Inserido em 03/04/2019
Uma das mais celebradas degustações da história serviu para dizer qual era o melhor vinho branco do mundo
A Idade Média é uma época repleta de mistérios que encantam quem gosta de história, especialmente da parte bélica e religiosa. Houve reinados absolutistas sanguinários (bem ao estilo Maquiavel), guerras intermináveis em nome da fé (como as Cruzadas) ou de poder, pragas devastadoras que dizimaram milhares de pessoas, perseguições religiosas (como a Inquisição), enfim, haja ingrediente para contos épicos, que foram compostos aos milhares.
Se hoje muita gente se auto-alcunha "o melhor do mundo" em algo, imagine naquela época em que o mundo, para a sociedade ocidental, não era maior que a Europa, o norte da África e partes do Oriente Médio. Ser o melhor do mundo era muito mais fácil, não? Pois bem, um rei francês magnânimo e autoritário, Filipe Augusto (Filipe II), da França, um bom apreciador de vinhos, do alto de seu trono resolveu, então, que queria fazer uma grande degustação para decidir qual era o melhor vinho branco do mundo.
Para os incrédulos, esse fato aconteceu mesmo (por volta de 1220) e está documentado, como era praxe na época, em um longo poema de 204 versos de Henry d'Andeli, um dos escritores preferidos do rei, conhecido como "A batalha dos vinhos". O texto diz que Filipe Augusto enviou seus mensageiros procurarem os melhores vinhos que poderiam encontrar no mundo todo. Pela descrição que há no poema, eles voltaram com mais de 70 amostras desde regiões clássicas franceses como Chablis, Beaune, Sancerre, Saint-Émilion, Alsácia e Provença, até lugares mais distantes como Espanha, Milão, Chipre, por exemplo.
Vinho excomungado?
Com a ajuda de um padre inglês, Filipe Augusto definiu qual o "melhor vinho do mundo"
Era Idade Média, então, quem poderia ser um jurado imparcial? Um padre obviamente, um homem da igreja. E, como naquela época partes importantes da França (incluindo Bordeaux) eram de domínio da Inglaterra, escolheram um religioso inglês. Durante a prova, ao invés de notas como estamos acostumados hoje em dia, o padre, bem ao estilo da Santa Madre Igreja - especialmente no período da Inquisição -, celebrava os vinhos bons e excomungava os ruins. Já imaginou um vinho excomungado? O coitado nunca mais entrará no Reino dos Céus...

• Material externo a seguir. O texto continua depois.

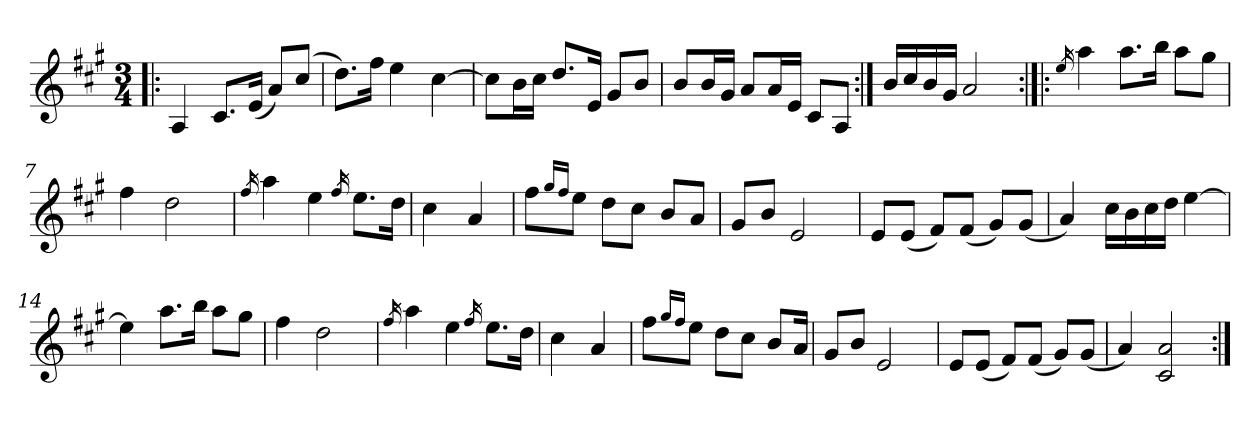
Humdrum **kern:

**kern
*part1
*staff1
*clefG2
*k[f#c#g#]
*A:
*M3/4
=1!|:
4A/
8.c#/L
(<16e/Jk
8a/L)
(<8cc#/J
=2
8.dd\L)
16ff#\Jk
4ee\
[4cc#\
=3
8cc#\L]
16b\L
16cc#\JJ
8.dd/L
16e/Jk
8g#/L
8b/J
=4
8b/L
16b/L
16g#/JJ
8a/L
16a/L
16e/JJ
8c#/L
8A/J
=5:|!
16b/LL
16cc#/
16b/
16g#/JJ
2a/
=6:|!|:
16qee/
4aa\
8.aa\L
16bb\Jk
8aa\L
8gg#\J
!!LO:LB:g=z
=7
4ff#\
2dd\
=8
16qff#/
4aa\
4ee\
16qff#/
8.ee\L
16dd\Jk
=9
4cc#\
4a/
=10
8ff#\L
16qgg#/LL
16qff#/JJ
8ee\J
8dd\L
8cc#\J
8b/L
8a/J
=11
8g#/L
8b/J
2e/
=12
8e/L
(<8e/J
8f#/L)
(<8f#/J
8g#/L)
(<8g#/J
=13
4a/)
16cc#\LL
16b\
16cc#\
16dd\JJ
[4ee\
=14
4ee\]
8.aa\L
16bb\Jk
8aa\L
8gg#\J
=15
4ff#\
2dd\
!!LO:LB:g=z
=16
16qff#/
4aa\
4ee\
16qff#/
8.ee\L
16dd\Jk
=17
4cc#\
4a/
=18
8ff#\L
16qgg#/LL
16qff#/JJ
8ee\J
8dd\L
8cc#\J
8b/L
16a/Jk
=19
8g#/L
8b/J
2e/
=20
8e/L
(<8e/J
8f#/L)
(<8f#/J
8g#/L)
(<8g#/J
=21
4a/)
2c#/ 2a/
=:|!
*-
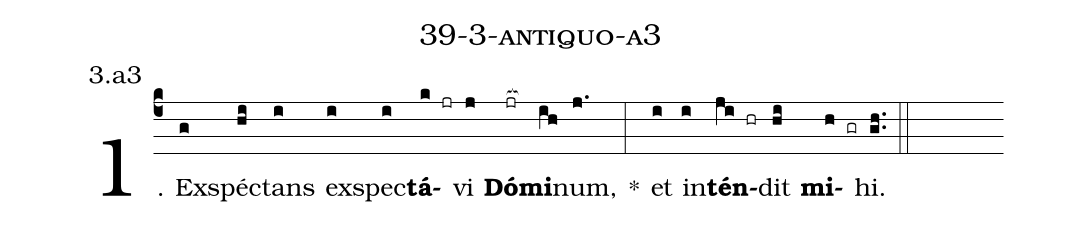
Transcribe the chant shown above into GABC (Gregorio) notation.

name: 39-3-antiquo-a3;
annotation: 3.a3;
%%
(c4)1. Ex(g)spéc(hi)tans(i) ex(i)spec(i)<b>tá</b>(k jr)vi(j) <b>Dó</b>(jr[ocb:1{])<b>mi</b>(ih[ocb:0}])num,(j.) *(:) et(i) in(i)<b>tén</b>(ji hr)dit(hi) <b>mi</b>(h gr)hi.(gh..) (::)
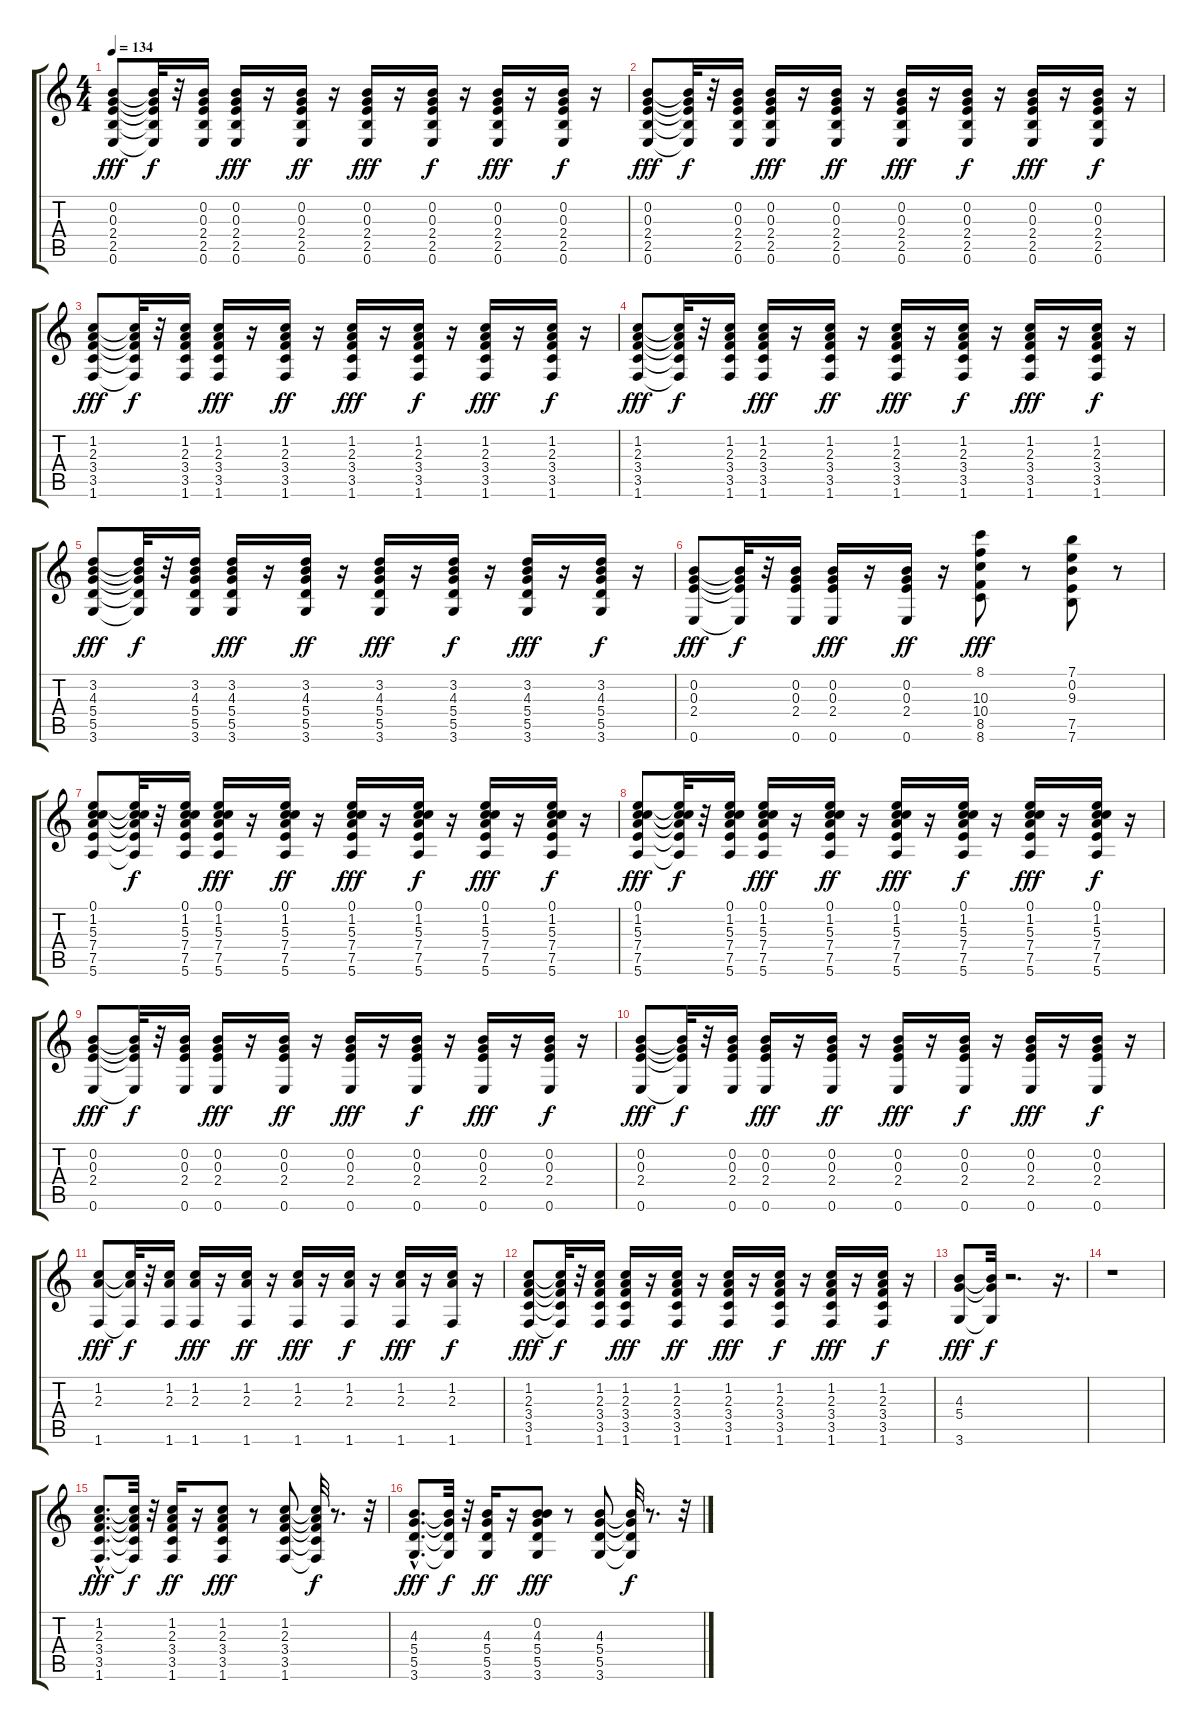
\track "" {instrument electricguitarclean}
\staff {score tabs}
\tuning (E4 B3 G3 D3 A2 E2) {hide}
\ts (4 4)
\tempo 134
\clef g2
\ks c
(0.2 0.3 2.4 2.5 0.6).8{dy fff} (0.2{t} 0.3{t} 2.4{t} 2.5{t} 0.6{t}).32{dy f} r.32 (0.2 0.3 2.4 2.5 0.6).16 (0.2 0.3 2.4 2.5 0.6).16{dy fff} r.16 (0.2 0.3 2.4 2.5 0.6).16{dy ff} r.16 (0.2 0.3 2.4 2.5 0.6).16{dy fff} r.16 (0.2 0.3 2.4 2.5 0.6).16{dy f} r.16 (0.2 0.3 2.4 2.5 0.6).16{dy fff} r.16 (0.2 0.3 2.4 2.5 0.6).16{dy f} r.16 |
(0.2 0.3 2.4 2.5 0.6).8{dy fff} (0.2{t} 0.3{t} 2.4{t} 2.5{t} 0.6{t}).32{dy f} r.32 (0.2 0.3 2.4 2.5 0.6).16 (0.2 0.3 2.4 2.5 0.6).16{dy fff} r.16 (0.2 0.3 2.4 2.5 0.6).16{dy ff} r.16 (0.2 0.3 2.4 2.5 0.6).16{dy fff} r.16 (0.2 0.3 2.4 2.5 0.6).16{dy f} r.16 (0.2 0.3 2.4 2.5 0.6).16{dy fff} r.16 (0.2 0.3 2.4 2.5 0.6).16{dy f} r.16 |
(1.2 2.3 3.4 3.5 1.6).8{dy fff} (1.2{t} 2.3{t} 3.4{t} 3.5{t} 1.6{t}).32{dy f} r.32 (1.2 2.3 3.4 3.5 1.6).16 (1.2 2.3 3.4 3.5 1.6).16{dy fff} r.16 (1.2 2.3 3.4 3.5 1.6).16{dy ff} r.16 (1.2 2.3 3.4 3.5 1.6).16{dy fff} r.16 (1.2 2.3 3.4 3.5 1.6).16{dy f} r.16 (1.2 2.3 3.4 3.5 1.6).16{dy fff} r.16 (1.2 2.3 3.4 3.5 1.6).16{dy f} r.16 |
(1.2 2.3 3.4 3.5 1.6).8{dy fff} (1.2{t} 2.3{t} 3.4{t} 3.5{t} 1.6{t}).32{dy f} r.32 (1.2 2.3 3.4 3.5 1.6).16 (1.2 2.3 3.4 3.5 1.6).16{dy fff} r.16 (1.2 2.3 3.4 3.5 1.6).16{dy ff} r.16 (1.2 2.3 3.4 3.5 1.6).16{dy fff} r.16 (1.2 2.3 3.4 3.5 1.6).16{dy f} r.16 (1.2 2.3 3.4 3.5 1.6).16{dy fff} r.16 (1.2 2.3 3.4 3.5 1.6).16{dy f} r.16 |
(3.2 4.3 5.4 5.5 3.6).8{dy fff} (3.2{t} 4.3{t} 5.4{t} 5.5{t} 3.6{t}).32{dy f} r.32 (3.2 4.3 5.4 5.5 3.6).16 (3.2 4.3 5.4 5.5 3.6).16{dy fff} r.16 (3.2 4.3 5.4 5.5 3.6).16{dy ff} r.16 (3.2 4.3 5.4 5.5 3.6).16{dy fff} r.16 (3.2 4.3 5.4 5.5 3.6).16{dy f} r.16 (3.2 4.3 5.4 5.5 3.6).16{dy fff} r.16 (3.2 4.3 5.4 5.5 3.6).16{dy f} r.16 |
(0.2 0.3 2.4 0.6).8{dy fff} (0.2{t} 0.3{t} 2.4{t} 0.6{t}).32{dy f} r.32 (0.2 0.3 2.4 0.6).16 (0.2 0.3 2.4 0.6).16{dy fff} r.16 (0.2 0.3 2.4 0.6).16{dy ff} r.16 (8.1 10.3 10.4 8.5 8.6).8{dy fff} r.8 (7.1 0.2 9.3 7.5 7.6).8 r.8 |
(0.1 1.2 5.3 7.4 7.5 5.6).8 (0.1{t} 1.2{t} 5.3{t} 7.4{t} 7.5{t} 5.6{t}).32{dy f} r.32 (0.1 1.2 5.3 7.4 7.5 5.6).16 (0.1 1.2 5.3 7.4 7.5 5.6).16{dy fff} r.16 (0.1 1.2 5.3 7.4 7.5 5.6).16{dy ff} r.16 (0.1 1.2 5.3 7.4 7.5 5.6).16{dy fff} r.16 (0.1 1.2 5.3 7.4 7.5 5.6).16{dy f} r.16 (0.1 1.2 5.3 7.4 7.5 5.6).16{dy fff} r.16 (0.1 1.2 5.3 7.4 7.5 5.6).16{dy f} r.16 |
(0.1 1.2 5.3 7.4 7.5 5.6).8{dy fff} (0.1{t} 1.2{t} 5.3{t} 7.4{t} 7.5{t} 5.6{t}).32{dy f} r.32 (0.1 1.2 5.3 7.4 7.5 5.6).16 (0.1 1.2 5.3 7.4 7.5 5.6).16{dy fff} r.16 (0.1 1.2 5.3 7.4 7.5 5.6).16{dy ff} r.16 (0.1 1.2 5.3 7.4 7.5 5.6).16{dy fff} r.16 (0.1 1.2 5.3 7.4 7.5 5.6).16{dy f} r.16 (0.1 1.2 5.3 7.4 7.5 5.6).16{dy fff} r.16 (0.1 1.2 5.3 7.4 7.5 5.6).16{dy f} r.16 |
(0.2 0.3 2.4 0.6).8{dy fff} (0.2{t} 0.3{t} 2.4{t} 0.6{t}).32{dy f} r.32 (0.2 0.3 2.4 0.6).16 (0.2 0.3 2.4 0.6).16{dy fff} r.16 (0.2 0.3 2.4 0.6).16{dy ff} r.16 (0.2 0.3 2.4 0.6).16{dy fff} r.16 (0.2 0.3 2.4 0.6).16{dy f} r.16 (0.2 0.3 2.4 0.6).16{dy fff} r.16 (0.2 0.3 2.4 0.6).16{dy f} r.16 |
(0.2 0.3 2.4 0.6).8{dy fff} (0.2{t} 0.3{t} 2.4{t} 0.6{t}).32{dy f} r.32 (0.2 0.3 2.4 0.6).16 (0.2 0.3 2.4 0.6).16{dy fff} r.16 (0.2 0.3 2.4 0.6).16{dy ff} r.16 (0.2 0.3 2.4 0.6).16{dy fff} r.16 (0.2 0.3 2.4 0.6).16{dy f} r.16 (0.2 0.3 2.4 0.6).16{dy fff} r.16 (0.2 0.3 2.4 0.6).16{dy f} r.16 |
(1.2 2.3 1.6).8{dy fff} (1.2{t} 2.3{t} 1.6{t}).32{dy f} r.32 (1.2 2.3 1.6).16 (1.2 2.3 1.6).16{dy fff} r.16 (1.2 2.3 1.6).16{dy ff} r.16 (1.2 2.3 1.6).16{dy fff} r.16 (1.2 2.3 1.6).16{dy f} r.16 (1.2 2.3 1.6).16{dy fff} r.16 (1.2 2.3 1.6).16{dy f} r.16 |
(1.2 2.3 3.4 3.5 1.6).8{dy fff} (1.2{t} 2.3{t} 3.4{t} 3.5{t} 1.6{t}).32{dy f} r.32 (1.2 2.3 3.4 3.5 1.6).16 (1.2 2.3 3.4 3.5 1.6).16{dy fff} r.16 (1.2 2.3 3.4 3.5 1.6).16{dy ff} r.16 (1.2 2.3 3.4 3.5 1.6).16{dy fff} r.16 (1.2 2.3 3.4 3.5 1.6).16{dy f} r.16 (1.2 2.3 3.4 3.5 1.6).16{dy fff} r.16 (1.2 2.3 3.4 3.5 1.6).16{dy f} r.16 |
(4.3 5.4 3.6).8{dy fff} (4.3{t} 5.4{t} 3.6{t}).32{dy f} r.2{d} r.16{d} |
r.1 |
(1.2{hac} 2.3{hac} 3.4{hac} 3.5{hac} 1.6{hac}).8{d dy fff} (1.2{t} 2.3{t} 3.4{t} 3.5{t} 1.6{t}).32{dy f} r.32 (1.2 2.3 3.4 3.5 1.6).16{dy ff} r.16 (1.2 2.3 3.4 3.5 1.6).8{dy fff} r.8 (1.2 2.3 3.4 3.5 1.6).8 (1.2{t} 2.3{t} 3.4{t} 3.5{t} 1.6{t}).32{dy f} r.8{d} r.32 |
(4.3{hac} 5.4{hac} 5.5{hac} 3.6{hac}).8{d dy fff} (4.3{t} 5.4{t} 5.5{t} 3.6{t}).32{dy f} r.32 (4.3 5.4 5.5 3.6).16{dy ff} r.16 (0.2 4.3 5.4 5.5 3.6).8{dy fff} r.8 (4.3 5.4 5.5 3.6).8 (4.3{t} 5.4{t} 5.5{t} 3.6{t}).32{dy f} r.8{d} r.32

Durante os mais de 200 versos octossílabos, a narrativa poética vai enumerando os vinhos e dizendo suas qualidades e defeitos. Por fim, após alguns debates entre os próprios vinhos (especialmente as bebidas excomungadas ganharam voz no poema para se defender - talvez o autor tenha bebido um pouco antes de escrever...), o rei decretou quais eram os melhores:
"Le roi couronna les bons vins A chacun il donna un titre Du vin de Chypre il fi t un pape Qui resplendit comme une étoile. Il fi t Cardinal et légat Le si gentil vin d'Aquilat. Je fi t trois rois et puis trois comtes Et tant il allongea son compte Qu'il fi t douze pairs de France Qui du roi ont la confiance"
(O rei coroa os bons vinhos e a cada um deles concede um título. Do vinho de Chipre, ele fez um papa que resplandece como uma estrela. Ele fez Cardeal o bom vinho de Aquilat. Eles concedeu três reis e três condes e ainda estendeu essa conta para doze pares de vinhos da França que tinham a confiança do rei)
Como se vê, ganhou o vinho de Chipre. Alguns "historiadores" acreditam que era o vinho doce conhecido como Commandaria, hoje uma DOC da ilha mediterrânea. Alega-se que este é o mais antigo vinho do mundo sendo produzido até hoje, pois ele data de cerca de 800 a.C.. Reza a lenda (outra) que o cavaleiros templários, que dominaram a ilha durante as Cruzadas, produziam este vinho em grande quantidade para abastecer as cortes europeias e também os peregrinos da Terra Santa. Certamente era um vinho divino.